Baby, It’s Cold Outside
Although Mars is the most inhabitable of our solar system's planet, it is highly inhospitable for us. Mars, smaller than Earth, has an atmosphere less than 1% the thickness of Earth’s atmosphere, so you can't walk outside. Furthermore, it’s made up of 95% carbon dioxide – this is poisonous to breathe. Everything people inhabit must be enclosed, and if you want to go for a walk outside, you will have to wear a space suit.
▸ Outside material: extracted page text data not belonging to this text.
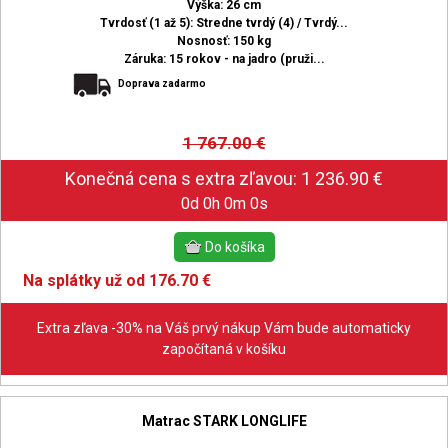
Výška: 26 cm
Tvrdosť (1 až 5): Stredne tvrdý (4) / Tvrdý...
Nosnosť: 150 kg
Záruka: 15 rokov - na jadro (pruži...
Doprava zadarmo
1 767.00
€
0d 0h 0m 0s
Na splátky už od 176.70 €
Extra zľava -30% na Váš prvý nákup Vám bude automaticky
započítaná v košíku
Matrac STARK LONGLIFE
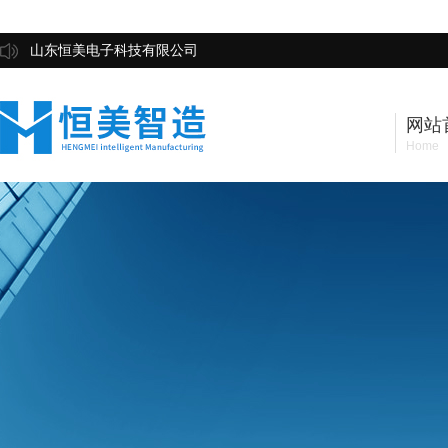
山东恒美电子科技有限公司
网站
Home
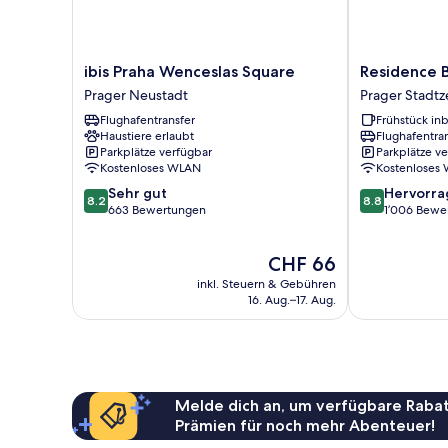
ibis
Residence
ibis Praha Wenceslas Square
Residence 
Praha
Bene
Prager Neustadt
Prager Stadt
Wenceslas
Prager
Flughafentransfer
Frühstück inb
Square
Stadtzentrum
Haustiere erlaubt
Flughafentra
Prager
Parkplätze verfügbar
Parkplätze v
Neustadt
Kostenloses WLAN
Kostenloses
8.2
8.8
Sehr gut
Hervorr
8.2
8.8
von
von
663 Bewertungen
1’006 Bewe
10,
10,
Sehr
Hervorragend
Der
CHF 66
gut,
1’006
Preis
663
Bewertungen
inkl. Steuern & Gebühren
beträgt
Bewertungen
16. Aug.–17. Aug.
CHF 66
Melde dich an, um verfügbare Rabat
Prämien für noch mehr Abenteuer!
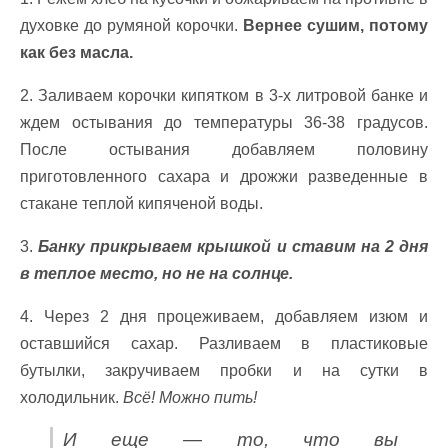
духовке до румяной корочки.
Вернее сушим, потому
как без масла.
2. Заливаем корочки кипятком в 3-х литровой банке и
ждем остывания до температуры 36-38 градусов.
После остывания добавляем половину
приготовленного сахара и дрожжи разведенные в
стакане теплой кипяченой воды.
3.
Банку прикрываем крышкой и ставим на 2 дня
в теплое место, но не на солнце.
4. Через 2 дня процеживаем, добавляем изюм и
оставшийся сахар. Разливаем в пластиковые
бутылки, закручиваем пробки и на сутки в
холодильник.
Всё! Можно пить!
И еще — то, что вы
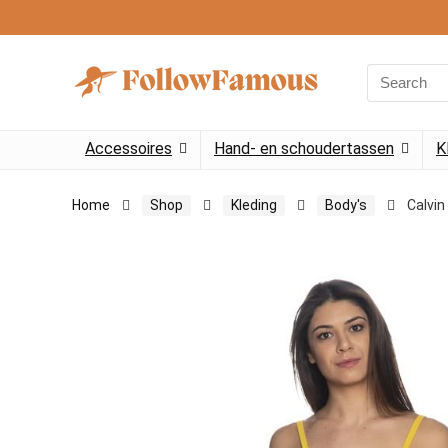
Search
for:
Accessoires
Hand- en schoudertassen
K
Home
Shop
Kleding
Body's
Calvi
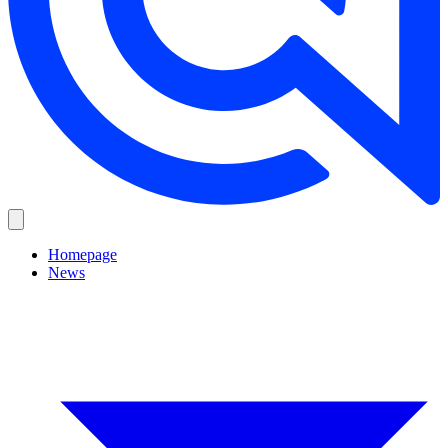
Homepage
News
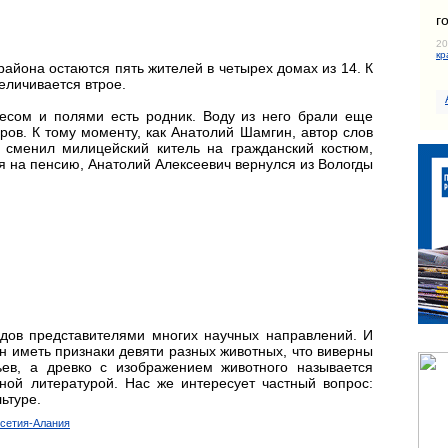
г
20
кр
айона остаются пять жителей в четырех домах из 14. К
еличивается втрое.
есом и полями есть родник. Воду из него брали еще
ов. К тому моменту, как Анатолий Шамгин, автор слов
 сменил милицейский китель на гражданский костюм,
я на пенсию, Анатолий Алексеевич вернулся из Вологды
удов представителями многих научных направлений. И
ен иметь признаки девяти разных животных, что виверны
ев, а древко с изображением животного называется
рной литературой. Нас же интересует частный вопрос:
ьтуре.
Осетия-Алания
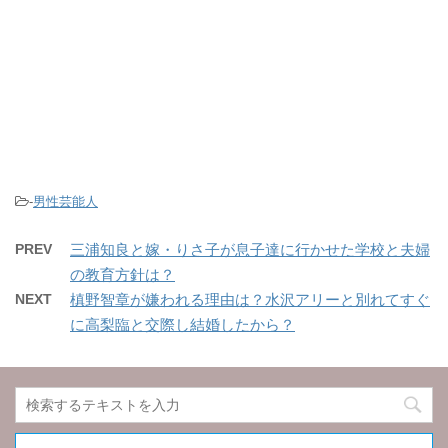
-
男性芸能人
PREV
三浦知良と嫁・りさ子が息子達に行かせた学校と夫婦
の教育方針は？
NEXT
槙野智章が嫌われる理由は？水沢アリーと別れてすぐ
に高梨臨と交際し結婚したから？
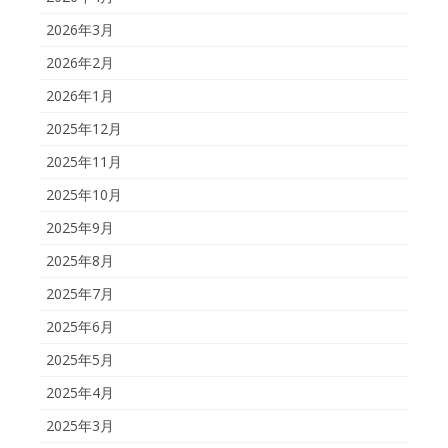
2026年3月
2026年2月
2026年1月
2025年12月
2025年11月
2025年10月
2025年9月
2025年8月
2025年7月
2025年6月
2025年5月
2025年4月
2025年3月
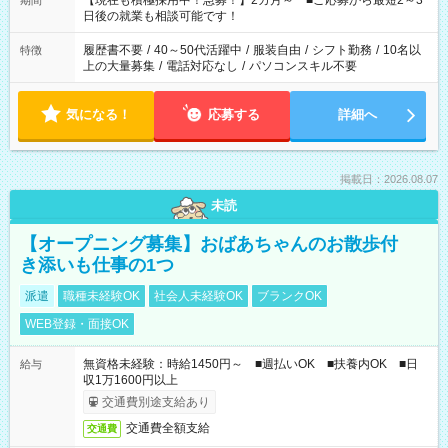
【現在も積極採用中！急募！】2カ月～ ■ご応募から最短2～3
期間
の方へ 今ご覧のお仕事で希望する勤務時間と、もう1つのお仕事
日後の就業も相談可能です！
の勤務時間。 合計で週40時間を超える場合は応募できません。
履歴書不要
/
40～50代活躍中
/
服装自由
/
シフト勤務
/
10名以
特徴
上の大量募集
/
電話対応なし
/
パソコンスキル不要
気になる！
応募する
詳細へ
掲載日：2026.08.07
未読
【オープニング募集】おばあちゃんのお散歩付
き添いも仕事の1つ
派遣
職種未経験OK
社会人未経験OK
ブランクOK
WEB登録・面接OK
無資格未経験：時給1450円～ ■週払いOK ■扶養内OK ■日
給与
収1万1600円以上
交通費別途支給あり
交通費全額支給
交通費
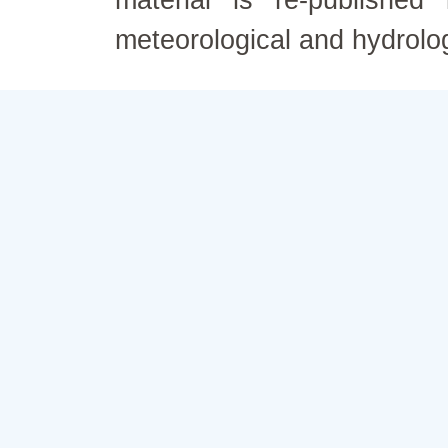
material is re-published
meteorological and hydrolo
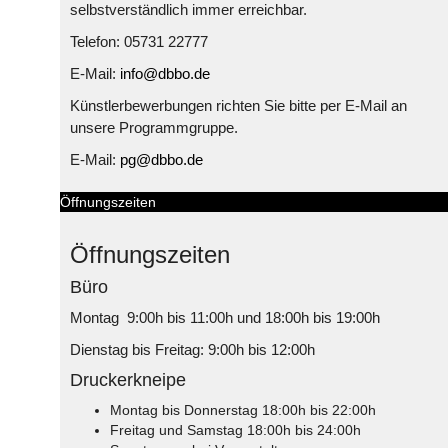
selbstverständlich immer erreichbar.
Telefon: 05731 22777
E-Mail:
info@dbbo.de
Künstlerbewerbungen richten Sie bitte per E-Mail an
unsere Programmgruppe.
E-Mail:
pg@dbbo.de
Öffnungszeiten
Öffnungszeiten
Büro
Montag 9:00h bis 11:00h und 18:00h bis 19:00h
Dienstag bis Freitag: 9:00h bis 12:00h
Druckerkneipe
Montag bis Donnerstag 18:00h bis 22:00h
Freitag und Samstag 18:00h bis 24:00h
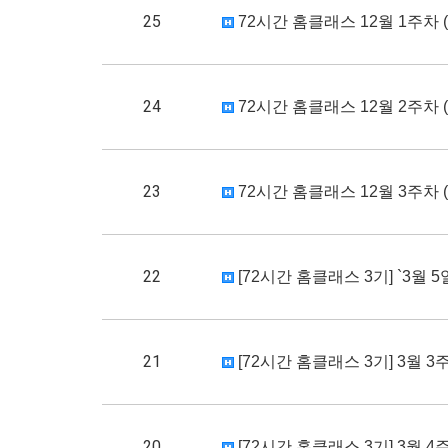
25
72시간 홈클래스 12월 1주차 (1
24
72시간 홈클래스 12월 2주차 (1
23
72시간 홈클래스 12월 3주차 (1
22
[72시간 홈클래스 3기] `3월 
21
[72시간 홈클래스 3기] 3월 3주차
20
[72시간 홈클래스 3기] 3월 4주차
Another problem: Earth's atmosphere is mostly nitrogen. There is some in the Martian air, but it's all molecular nitrogen. Us living things, including plants and algae as well as animals, can't use that form of nitrogen. On earth, a few species of bacteria convert that nitrogen to forms they and other living things can use. On Mars, either the usable forms will have to be recycled, or made from the available nitrogen in the Martian atmosphere, which takes energy.
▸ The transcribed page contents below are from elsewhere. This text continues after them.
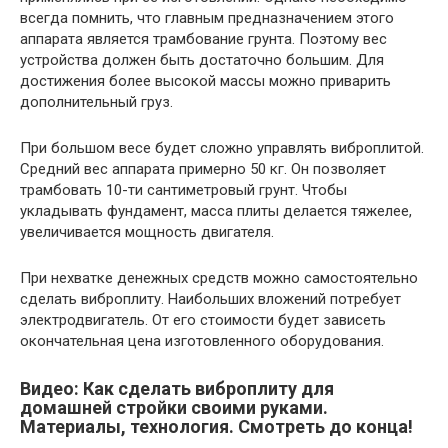
всегда помнить, что главным предназначением этого
аппарата является трамбование грунта. Поэтому вес
устройства должен быть достаточно большим. Для
достижения более высокой массы можно приварить
дополнительный груз.
При большом весе будет сложно управлять виброплитой.
Средний вес аппарата примерно 50 кг. Он позволяет
трамбовать 10-ти сантиметровый грунт. Чтобы
укладывать фундамент, масса плиты делается тяжелее,
увеличивается мощность двигателя.
При нехватке денежных средств можно самостоятельно
сделать виброплиту. Наибольших вложений потребует
электродвигатель. От его стоимости будет зависеть
окончательная цена изготовленного оборудования.
Видео: Как сделать виброплиту для
домашней стройки своими руками.
Материалы, технология. Смотреть до конца!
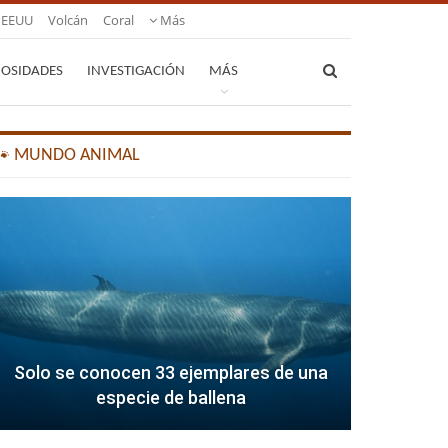
EEUU
Volcán
Coral
Más
IOSIDADES
INVESTIGACIÓN
MÁS
🐾 MUNDO ANIMAL
Solo se conocen 33 ejemplares de una
especie de ballena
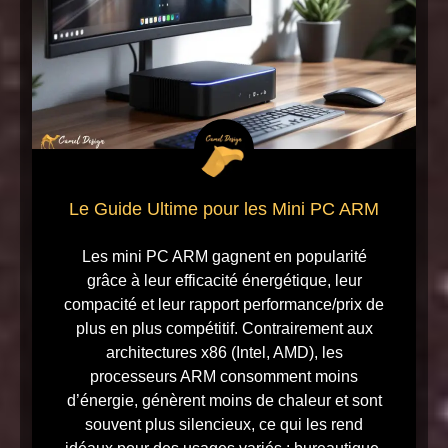
Le Guide Ultime pour les Mini PC ARM
Les mini PC ARM gagnent en popularité
grâce à leur efficacité énergétique, leur
compacité et leur rapport performance/prix de
plus en plus compétitif. Contrairement aux
architectures x86 (Intel, AMD), les
processeurs ARM consomment moins
d’énergie, génèrent moins de chaleur et sont
souvent plus silencieux, ce qui les rend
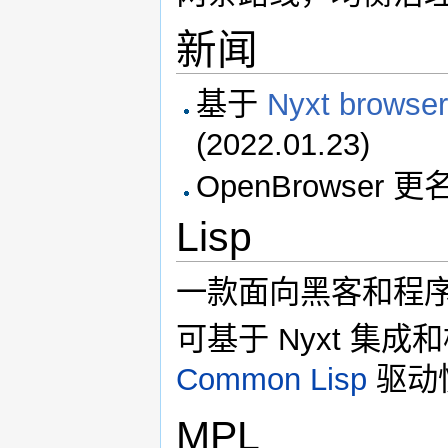
新闻
基于
Nyxt browse
(2022.01.23)
OpenBrowser 更名为
Lisp
一款面向黑客和程
可基于 Nyxt 集
Common Lisp
驱动
MPL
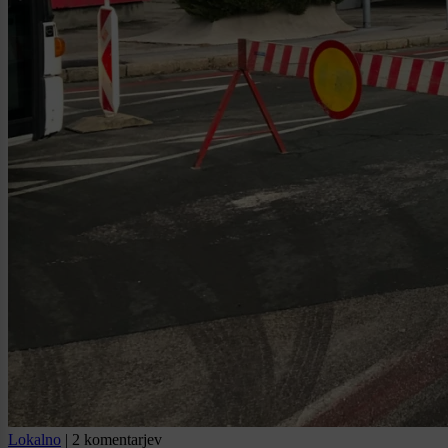
Lokalno
|
2 komentarjev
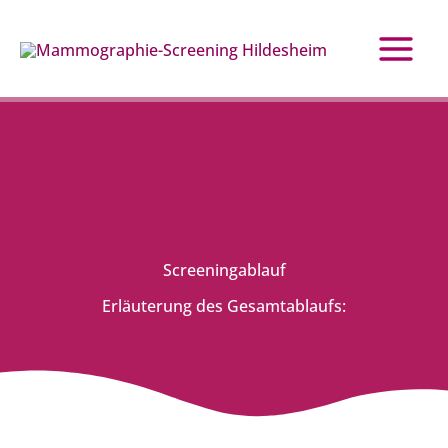
Zum
Inhalt
springen
Screeningablauf
Erläuterung des Gesamtablaufs:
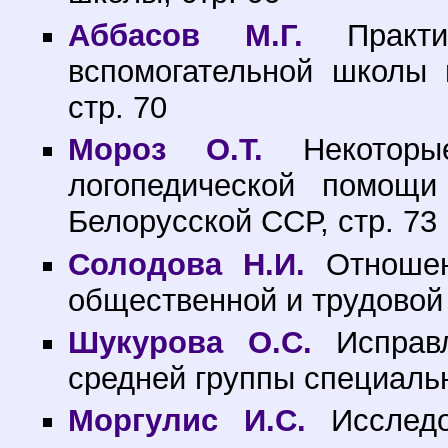
Аббасов М.Г.
Практич
вспомогательной школы 
стр. 70
Мороз О.Т.
Некоторые
логопедической помощ
Белорусской ССР, стр. 73
Солодова Н.И.
Отношен
общественной и трудовой 
Шукурова О.С.
Исправл
средней группы специально
Моргулис И.С.
Исследо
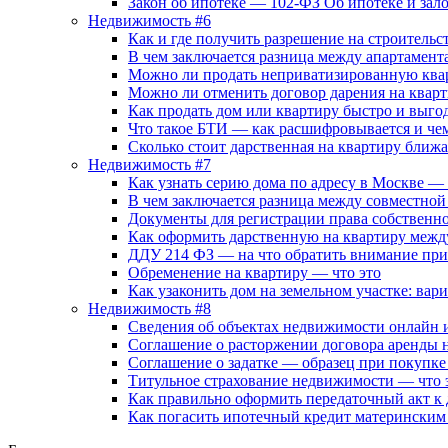
Закон об ипотеке — 102-ФЗ Об ипотеке и зал
Недвижимость #6
Как и где получить разрешение на строительс
В чем заключается разница между апартамент
Можно ли продать неприватизированную ква
Можно ли отменить договор дарения на квар
Как продать дом или квартиру быстро и выго
Что такое БТИ — как расшифровывается и че
Сколько стоит дарственная на квартиру бли
Недвижимость #7
Как узнать серию дома по адресу в Москве —
В чем заключается разница между совместной
Документы для регистрации права собственно
Как оформить дарственную на квартиру межд
ДДУ 214 ФЗ — на что обратить внимание при
Обременение на квартиру — что это
Как узаконить дом на земельном участке: вар
Недвижимость #8
Сведения об объектах недвижимости онлайн и
Соглашение о расторжении договора аренды
Соглашение о задатке — образец при покупке
Титульное страхование недвижимости — что э
Как правильно оформить передаточный акт к
Как погасить ипотечный кредит материнским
Growing food is going to be a real challenge. The average temperature on Mars is -55 °C (-67 °F). At the equator in the summer, thank goodness, surface temperatures have climbed to about 20 °C (68 °F) at noon. The Viking landers in the 1970s measured temperatures from -17.2 °C (1.0 °F) to -107 °C (-161 °F). More recently, NASA’s Spirit Rover recorded a maximum daytime air temperature of 35oC (95oF) in the shade, and regularly recorded temperatures well above 0oC (32oF), when it wasn’t wintertime.
Crop plants have specific change-of-seasons requirements. Mars has seasons like Earth does, but the Martian year is 668 days, which might or might not confuse plants.
Some More Challenges
Mars One proposes that the 8 Marsonauts live in a closed environment of only about 2,200 square feet, about size of a modest one-family home back here, and that they grow their food in that space as well. Biosphere-2 occupied 3.14 acres. That’s 136,778 square feet.
The plan will be to grow food hydroponically — in water without soil. That is possible, a lot of water will be needed, and even 2,200 square feet will likely not be enough room, especially if the plants are going to depend on solar energy, which is much weaker there than back here. One of the most dependable foods are red algae, the kind that Japanese use in many of their foods. But a diet of mostly red algae will be tiresome and probably unhealthy.
A lot of energy is going to be needed, starting with just plain heating the interior dwellings. There are three possible sources of energy: solar energy, used by the NASA Rovers; a nuclear power plant transported from Earth; and — a long shot— local geothermal energy, which I will explain in the book.
Back on Earth, natural ecosystems require change over time, and redundancy is necessary --- more than one small plot of one kind of ecosystem --- for the life within it to persist. In a small enclosure on Mars, there will be little room for that kind of redundancy, and getting crops growing in constant conditions will increase the challenge. Several very small closed ecosystems have also been tested. Some, with just algae and bacteria and other microbes, have persisted for several decades, but they under go major changes in which species dominates.
Recycling of oxygen, water, wastes, and the minerals plants need to grow is a major challenge. In Biosphere 2, some recycling was done by having an artificial wetland --- plants growing in fresh water, which on Earth do a very good job of cleaning up sewage, taking up and storing nitrogen and phosphorus in forms that plants can use. But there may be precise little room for this.
These are just a few of the many things that must be considered to make a habitable space station. I will write more about this.